After the 2000 and 2003 raids on the Chiang Mai restaurant, IJM requested other local non-governmental organizations to provide translation assistance when its employees realized that the sex workers were not Thai citizens. After providing translation assistance, the Shan Women's Action Network said that the raids had grossly violated the women's human rights. The group pointed out that although IJM had twice conducted a raid on the same establishment, it failed to protect the women from prosecution and further victimization. In later years IJM moderated its initial assertion that the Thailand brothel raids were successful. In a 2012 article, Holly Burkhalter, IJM's vice president for Government Relations, characterized the 2003 raid as "one of the few IJM cases in which law enforcement treatment of non-coerced adults did not meet IJM standards."

===Maligning local organizations===
IJM organized brothel raids have been accused of interfering with public health and HIV-prevention efforts, some of which took place at the brothels themselves. In response, IJM has stated that sex workers can instead go to clinics for such information.
When Thai organization EMPOWER raised questions about the televised brothel raid, Empower staff say IJM accused their organization of supporting pimps.
The International Union of Sex Workers criticizes IJM's work as being focused on Christianity, and for presenting anyone involved in sex work, coerced or not, in the role of a victim awaiting salvation. It states that crackdowns drive prostitution further underground.

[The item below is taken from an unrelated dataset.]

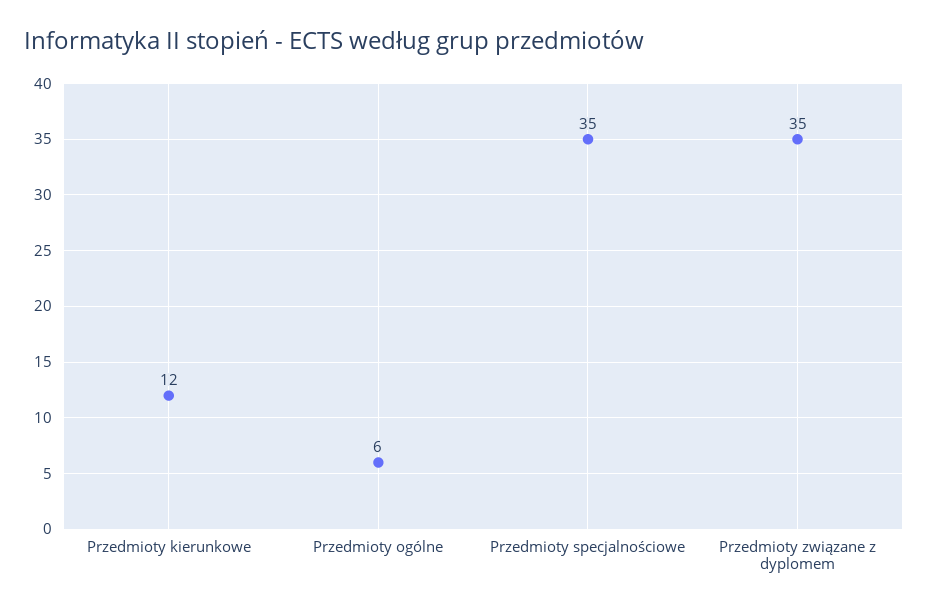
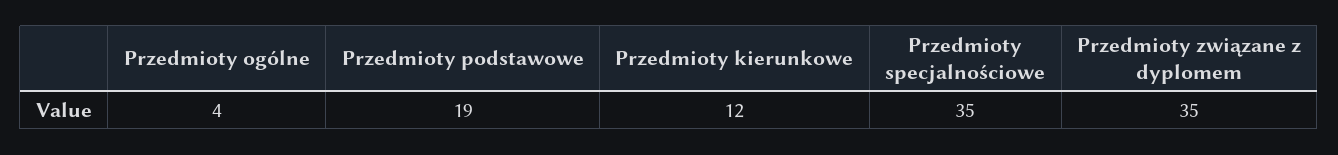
Przedmioty ogólne: 6 -> 4
Przedmioty podstawowe: none -> 19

Others have criticized brothel raids more generally as an ineffective way to fight human trafficking, likely to cause harm to those allegedly rescued, and disruptive of public health efforts.

===IJM response to criticism===
After The Nation published a series of critical articles about IJM in 2009, IJM published a document to clarify and explain its mission and tactics. Its piece says that IJM operations with local police are focused solely on securing for children and trafficked women the right to be free from commercial sexual exploitation and that IJM supports HIV-prevention efforts. It says that it has introduced protocols to local law enforcement that address the appropriate treatment of non-trafficked adults who work in the brothel with minors. IJM has refused to share these protocols with reporters.
IJM states that it supports "placing child trafficking victims in secure environments from which they cannot leave".

IJM's Holly Burkhalter, Vice President of Government Relations and Advocacy, formerly with Human Rights Watch and Physicians for Human Rights, wrote an article, "Sex Trafficking, Law Enforcement and Perpetrator Accountability", presenting IJM positions on these issues. It was published in the first issue of the new journal, Anti-Trafficking Review, published in June 2012.